Средства без цели. Заметки о политике | страница 26



Он заставляет проявиться бытие-в-среднем человека и тем самым открывает перед ним этическое измерение. Но как в порнографическом фильме, человек, снятый в момент совершения жеста, являющегося просто средством, направленным на цель предоставить удовольствие другим (или себе самому), благодаря самому факту съёмки и показа в самой своей медийности, временно отделён от неё и может стать для зрителей посредником нового удовольствия (которое иначе было бы непонятным): или, как у мима, жесты, направленные на самые привычные цели, выставляются как таковые, и тем самым остаются в незавершённом состоянии “entre le désir et l’accomplissement, la perpétration et son souvenir”[45], в том, что Малларме называл milieu pur[46]; так и в случае с жестом – это сфера не цели самой по себе, а чистого и бесцельного опосредования, сообщаемого людям.

Только в этом смысле малопонятное выражение Канта «целесообразность без цели»>{27} обретает конкретное значение. Она является в средстве скрытой возможностью жеста, нарушающей его собственное бытие-средства и тем самым выставляющей его на свет, превращая res в res gesta.
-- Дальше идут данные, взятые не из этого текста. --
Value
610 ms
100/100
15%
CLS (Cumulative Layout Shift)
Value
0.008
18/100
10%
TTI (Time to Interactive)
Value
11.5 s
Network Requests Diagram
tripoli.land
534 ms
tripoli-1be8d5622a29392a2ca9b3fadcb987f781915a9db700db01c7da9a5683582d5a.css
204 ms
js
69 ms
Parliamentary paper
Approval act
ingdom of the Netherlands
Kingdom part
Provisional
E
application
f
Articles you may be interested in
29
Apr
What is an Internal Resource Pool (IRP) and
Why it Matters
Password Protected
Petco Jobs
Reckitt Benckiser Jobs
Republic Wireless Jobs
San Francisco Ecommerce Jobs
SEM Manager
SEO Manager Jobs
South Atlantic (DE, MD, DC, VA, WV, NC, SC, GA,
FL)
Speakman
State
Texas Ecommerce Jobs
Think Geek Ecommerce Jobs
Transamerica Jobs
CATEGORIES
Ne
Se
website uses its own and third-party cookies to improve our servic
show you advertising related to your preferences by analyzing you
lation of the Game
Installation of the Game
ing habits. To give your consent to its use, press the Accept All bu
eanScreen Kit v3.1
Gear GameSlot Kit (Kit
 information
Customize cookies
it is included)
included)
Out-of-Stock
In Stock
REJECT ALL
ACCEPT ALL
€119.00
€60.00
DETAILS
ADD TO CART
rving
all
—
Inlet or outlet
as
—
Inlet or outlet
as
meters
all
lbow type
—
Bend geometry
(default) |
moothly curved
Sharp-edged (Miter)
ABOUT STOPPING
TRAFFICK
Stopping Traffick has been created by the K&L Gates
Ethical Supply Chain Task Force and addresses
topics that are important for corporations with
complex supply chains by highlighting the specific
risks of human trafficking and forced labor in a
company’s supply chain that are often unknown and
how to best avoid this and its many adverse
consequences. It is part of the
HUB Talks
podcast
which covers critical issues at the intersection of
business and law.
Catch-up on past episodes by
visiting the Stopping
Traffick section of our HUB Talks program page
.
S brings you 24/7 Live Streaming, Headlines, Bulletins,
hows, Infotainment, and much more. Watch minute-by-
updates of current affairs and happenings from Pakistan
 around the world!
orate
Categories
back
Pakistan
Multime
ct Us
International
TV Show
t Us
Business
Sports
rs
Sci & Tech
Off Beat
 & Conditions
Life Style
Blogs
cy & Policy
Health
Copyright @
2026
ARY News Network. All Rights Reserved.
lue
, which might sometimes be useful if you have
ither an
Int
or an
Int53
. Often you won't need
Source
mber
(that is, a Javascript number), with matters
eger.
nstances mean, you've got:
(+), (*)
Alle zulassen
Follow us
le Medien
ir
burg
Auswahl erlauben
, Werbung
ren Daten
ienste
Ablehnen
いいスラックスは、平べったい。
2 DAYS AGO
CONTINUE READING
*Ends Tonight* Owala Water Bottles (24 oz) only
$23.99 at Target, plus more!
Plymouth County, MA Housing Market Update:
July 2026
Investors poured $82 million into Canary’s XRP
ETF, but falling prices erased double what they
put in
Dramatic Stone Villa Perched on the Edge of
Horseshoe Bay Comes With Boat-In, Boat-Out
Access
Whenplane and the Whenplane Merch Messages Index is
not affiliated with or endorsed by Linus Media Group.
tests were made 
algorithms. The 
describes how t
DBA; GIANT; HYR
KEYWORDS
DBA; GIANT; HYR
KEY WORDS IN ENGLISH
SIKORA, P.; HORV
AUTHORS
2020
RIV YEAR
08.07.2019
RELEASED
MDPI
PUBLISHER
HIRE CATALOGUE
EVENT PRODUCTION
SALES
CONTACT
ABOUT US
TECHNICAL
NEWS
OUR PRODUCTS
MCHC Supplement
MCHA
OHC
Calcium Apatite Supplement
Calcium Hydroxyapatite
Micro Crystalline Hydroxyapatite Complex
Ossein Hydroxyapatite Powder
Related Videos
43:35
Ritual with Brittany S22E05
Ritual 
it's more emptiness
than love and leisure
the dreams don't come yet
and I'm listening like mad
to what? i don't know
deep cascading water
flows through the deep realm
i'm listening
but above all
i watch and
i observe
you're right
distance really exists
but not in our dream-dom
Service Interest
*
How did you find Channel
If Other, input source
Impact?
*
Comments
Точно так же при буквальном понимании средств коммуникации демонстрация слова подразумевает не обладание более высоким уровнем (уровнем метаязыка, невыразимого внутри первого уровня), на котором можно создавать из него объект коммуникации, а его обнажение без всякой трансценденции в присущей ему посреднической роли, в его бытии средства. Жест в данном смысле является сообщением о способности сообщать. Ему абсолютно нечего сказать, потому что он показывает лишь человеческое бытие-в-языке как чистое опосредование. Но поскольку бытие-в-языке невозможно выразить в предложениях, жест в своей сути всегда остаётся жестом непостижимости в языке, это всегда «гэг» в прямом смысле этого слова, в первую очередь означающего кляп во рту, препятствующий слову, а во вторую – актёрскую импровизацию, восполняющую пробел в памяти или неспособность говорить. Отсюда не только близость между жестом и философией, но также между философией и кинематографом. «Немая сцена», столь важная для кино (у которой нет ничего общего с присутствием или отсутствием звуковой дорожки), как и немота в философии, является демонстрацией человеческого бытия-в-языке: чистой жестикуляцией. Определение мистики у Витгенштейна как демонстрации того, что нельзя сказать, является буквальным определением «гэга». Любой великий философский текст является «гэгом», выставляющим на свет сам язык, само бытие-в-языке, как гигантскую пустоту памяти, как неизлечимый дефект слова.